The recent initiative in Washington DC, ChurchOuting.com, has provoked a great deal of discussion and comment, and not just on this blog. There seems to be more consensus rallying around the idea of outing bishops and cardinals, rather than rank and file priests. That's pretty much where I stand because that's pretty much the nexus of the real problem.
Fr. Geof Farrow has presented the case against outing in the most practical and pastoral terms. I most certainly respect his opinion. He is one gay priest who has paid the price for insisting on personal integrity. He has earned the right to be heard. He asks the question lots of people are asking, does the end justify this means? It's a question I've given a lot of thought to in the past week or so. One I have trouble answering myself.
If a similar situation existed in other professions it would be addressed by professional ethics committees who had real teeth to enforce professional ethics. This is certainly true in my own field in which I have witnessed both psychiatrists and therapists called on the carpet by peers and seriously sanctioned for violations of professional ethics. These sanctions were not just professional, but in some cases--most notably sexual abuse cases--came after and on top of criminal and/or civil prosecution. Losing one's license to practice, even for a temporary time, causes a great deal of economic hardship and seriously impacts the ability to find further work in the profession. So does going to prison.
These are sanctions with real teeth and no professional therapist wrings their hands about fellow professionals who abuse the therapeutic relationship. We don't waste time making excuses because some of our fellow professionals lack maturity or have failed to come to terms with their own issues. We know that the abuses of some of us impact the professional credibility of all us, but more than that, we know that abuse is antithetical to everything we try to promote in our professional relationships about the inherent dignity of our clients. Abuse denies the very reason we exist as a profession.

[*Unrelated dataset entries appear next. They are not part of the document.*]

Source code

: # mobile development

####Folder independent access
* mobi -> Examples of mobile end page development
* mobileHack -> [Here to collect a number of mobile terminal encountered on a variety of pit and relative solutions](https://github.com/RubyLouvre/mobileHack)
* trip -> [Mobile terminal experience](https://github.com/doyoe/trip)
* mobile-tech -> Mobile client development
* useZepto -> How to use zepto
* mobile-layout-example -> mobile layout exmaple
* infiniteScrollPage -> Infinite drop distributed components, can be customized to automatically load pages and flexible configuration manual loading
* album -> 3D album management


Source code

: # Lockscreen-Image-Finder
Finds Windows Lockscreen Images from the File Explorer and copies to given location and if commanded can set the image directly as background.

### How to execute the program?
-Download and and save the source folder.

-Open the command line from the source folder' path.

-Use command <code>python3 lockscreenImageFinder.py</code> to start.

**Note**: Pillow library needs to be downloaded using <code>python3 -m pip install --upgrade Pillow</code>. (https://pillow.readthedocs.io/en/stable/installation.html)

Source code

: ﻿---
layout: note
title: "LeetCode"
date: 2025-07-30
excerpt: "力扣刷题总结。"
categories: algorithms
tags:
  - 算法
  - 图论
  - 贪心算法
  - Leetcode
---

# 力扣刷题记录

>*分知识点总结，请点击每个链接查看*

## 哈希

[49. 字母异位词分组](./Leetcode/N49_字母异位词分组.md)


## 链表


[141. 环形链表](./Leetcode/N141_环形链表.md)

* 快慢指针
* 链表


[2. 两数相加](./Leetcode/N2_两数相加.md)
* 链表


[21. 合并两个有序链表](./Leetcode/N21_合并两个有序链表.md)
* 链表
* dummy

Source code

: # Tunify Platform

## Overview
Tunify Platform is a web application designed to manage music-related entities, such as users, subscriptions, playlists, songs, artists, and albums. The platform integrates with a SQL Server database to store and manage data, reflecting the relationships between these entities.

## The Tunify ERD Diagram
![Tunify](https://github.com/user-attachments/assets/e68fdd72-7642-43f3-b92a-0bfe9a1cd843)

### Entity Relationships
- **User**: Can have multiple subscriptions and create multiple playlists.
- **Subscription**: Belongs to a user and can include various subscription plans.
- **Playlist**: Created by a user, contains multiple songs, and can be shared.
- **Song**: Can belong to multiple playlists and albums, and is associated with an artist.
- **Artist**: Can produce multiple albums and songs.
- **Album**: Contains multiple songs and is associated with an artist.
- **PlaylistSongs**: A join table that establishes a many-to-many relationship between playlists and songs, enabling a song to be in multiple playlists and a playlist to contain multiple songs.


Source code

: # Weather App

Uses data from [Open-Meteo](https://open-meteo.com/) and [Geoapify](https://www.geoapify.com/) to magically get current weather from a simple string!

I don't understand why the priesthood has no similar peer review or ethical process. In fact, it's just the opposite. Our bishops purposely removed themselves from any accountability in the Dallas Charter. This decision makes them unaccountable even to each other, which is why Fabian Bruskewitz in Nebraska hasn't been called on the carpet for his complete refusal to comply with the Dallas charter. In this respect, bishops have reserved for themselves the right to abuse with zero accountability. I say zero accountability because there has been virtually zero accountability for offending bishops, certainly from fellow bishops, but most conspicuously from the Vatican itself. In those few situations where there was a modicum of personal accountability it was enacted by the bishops themselves by retiring, but only after they had been publically exposed. They lost no benefits, salary, housing, or sacramental authority. Unlike Fr. Geof Farrow who lost it all.

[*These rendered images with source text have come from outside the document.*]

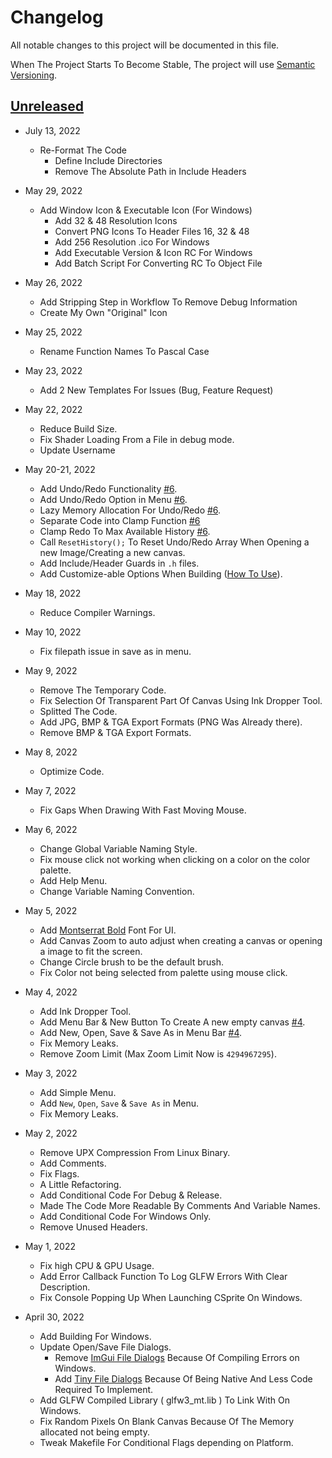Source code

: # Changelog
All notable changes to this project will be documented in this file.

When The Project Starts To Become Stable, The project will use [Semantic Versioning](https://semver.org/spec/v2.0.0.html).

## [Unreleased](https://github.com/pegvin/CSprite/releases/tag/continuous)

- July 13, 2022
	- Re-Format The Code
		- Define Include Directories
		- Remove The Absolute Path in Include Headers

- May 29, 2022
	- Add Window Icon & Executable Icon (For Windows)
		- Add 32 & 48 Resolution Icons
		- Convert PNG Icons To Header Files 16, 32 & 48
		- Add 256 Resolution .ico For Windows
		- Add Executable Version & Icon RC For Windows
		- Add Batch Script For Converting RC To Object File

- May 26, 2022
	- Add Stripping Step in Workflow To Remove Debug Information
	- Create My Own "Original" Icon

- May 25, 2022
	- Rename Function Names To Pascal Case

- May 23, 2022
	- Add 2 New Templates For Issues (Bug, Feature Request)

- May 22, 2022
	- Reduce Build Size.
	- Fix Shader Loading From a File in debug mode.
	- Update Username

- May 20-21, 2022
	- Add Undo/Redo Functionality [#6](https://github.com/pegvin/CSprite/pull/6).
	- Add Undo/Redo Option in Menu [#6](https://github.com/pegvin/CSprite/pull/6).
	- Lazy Memory Allocation For Undo/Redo [#6](https://github.com/pegvin/CSprite/pull/6).
	- Separate Code into Clamp Function [#6](https://github.com/pegvin/CSprite/pull/6)
	- Clamp Redo To Max Available History [#6](https://github.com/pegvin/CSprite/pull/6).
	- Call `ResetHistory();` To Reset Undo/Redo Array When Opening a new Image/Creating a new canvas.
	- Add Include/Header Guards in `.h` files.
	- Add Customize-able Options When Building ([How To Use](https://github.com/pegvin/CSprite/wiki/Building-From-Source#customizing)).

- May 18, 2022
	- Reduce Compiler Warnings.

- May 10, 2022
	- Fix filepath issue in save as in menu.

- May 9, 2022
	- Remove The Temporary Code.
	- Fix Selection Of Transparent Part Of Canvas Using Ink Dropper Tool.
	- Splitted The Code.
	- Add JPG, BMP & TGA Export Formats (PNG Was Already there).
	- Remove BMP & TGA Export Formats.

- May 8, 2022
	- Optimize Code.

- May 7, 2022
	- Fix Gaps When Drawing With Fast Moving Mouse.

- May 6, 2022
	- Change Global Variable Naming Style.
	- Fix mouse click not working when clicking on a color on the color palette.
	- Add Help Menu.
	- Change Variable Naming Convention.

- May 5, 2022
	- Add [Montserrat Bold](https://fonts.google.com/specimen/Montserrat) Font For UI.
	- Add Canvas Zoom to auto adjust when creating a canvas or opening a image to fit the screen.
	- Change Circle brush to be the default brush.
	- Fix Color not being selected from palette using mouse click.

- May 4, 2022

	- Add Ink Dropper Tool.
	- Add Menu Bar & New Button To Create A new empty canvas [#4](https://github.com/pegvin/CSprite/pull/4).
	- Add New, Open, Save & Save As in Menu Bar [#4](https://github.com/pegvin/CSprite/pull/4).
	- Fix Memory Leaks.
	- Remove Zoom Limit (Max Zoom Limit Now is `4294967295`).

- May 3, 2022
	- Add Simple Menu.
	- Add `New`, `Open`, `Save` & `Save As` in Menu.
	- Fix Memory Leaks.

- May 2, 2022
	- Remove UPX Compression From Linux Binary.
	- Add Comments.
	- Fix Flags.
	- A Little Refactoring.
	- Add Conditional Code For Debug & Release.
	- Made The Code More Readable By Comments And Variable Names.
	- Add Conditional Code For Windows Only.
	- Remove Unused Headers.

- May 1, 2022
	- Fix high CPU & GPU Usage.
	- Add Error Callback Function To Log GLFW Errors With Clear Description.
	- Fix Console Popping Up When Launching CSprite On Windows.

- April 30, 2022
	- Add Building For Windows.
	- Update Open/Save File Dialogs.
		- Remove [ImGui File Dialogs](https://github.com/aiekick/ImGuiFileDialog) Because Of Compiling Errors on Windows.
		- Add [Tiny File Dialogs](https://sourceforge.net/projects/tinyfiledialogs/) Because Of Being Native And Less Code Required To Implement.
	- Add GLFW Compiled Library ( glfw3_mt.lib ) To Link With On Windows.
	- Fix Random Pixels On Blank Canvas Because Of The Memory allocated not being empty.
	- Tweak Makefile For Conditional Flags depending on Platform.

Given this situation, what legitimately Christian means is there to enact some kind of accountability for abusing priests and bishops? Are we supposed to exercise a form a charity which has not been shown to clerical victims and never will be? Are we supposed to accept that we need to let some people get away with abuse for the sake of those who minister on the sly, under the radar of their bishops?
Am I supposed to extend to priests sympathy and understanding for their particular plight, (brought on themselves by their own decisions), while insisting on a much different professional accountability for myself and practitioners in my own very similar field? Am I to operate under the assumption that priests have no real professional standing, and are not professionally accountable because of that? Or am I to concede that in general priests are too immature and dependent on the hierarchy to deal with the consequences of their decisions and behaviors like other adults. If any of this is true, than why in God's Name, would I look to them for leadership of any sort?
If priests and bishops really feel that publicly pointing out abuse and violations of their professional code of conduct is unfair, (Canon Law) then let them come up with a real peer review board, a professional ethics board which has real teeth. If the Vatican doesn't like it because it usurps their supposed authority, too bad. It's not real authentic authority anyway.
SNAP has proven beyond a doubt that without a real alternative to a bishops' absolute authority, there are very few options for any kind of meaningful accountability outside of public exposure. I don't have to like it, and in fact I don't, but the alternative is to leave the status quo in place. That will be only result in more and more victims and more and more tolerance of a co dependent, immature, and easily victimized priesthood.
Is that really the kind of professional religious leadership an adult laity needs, or does it more reflect the kind of professional 'leadership' the Vatican wants? I think I know that answer to that question.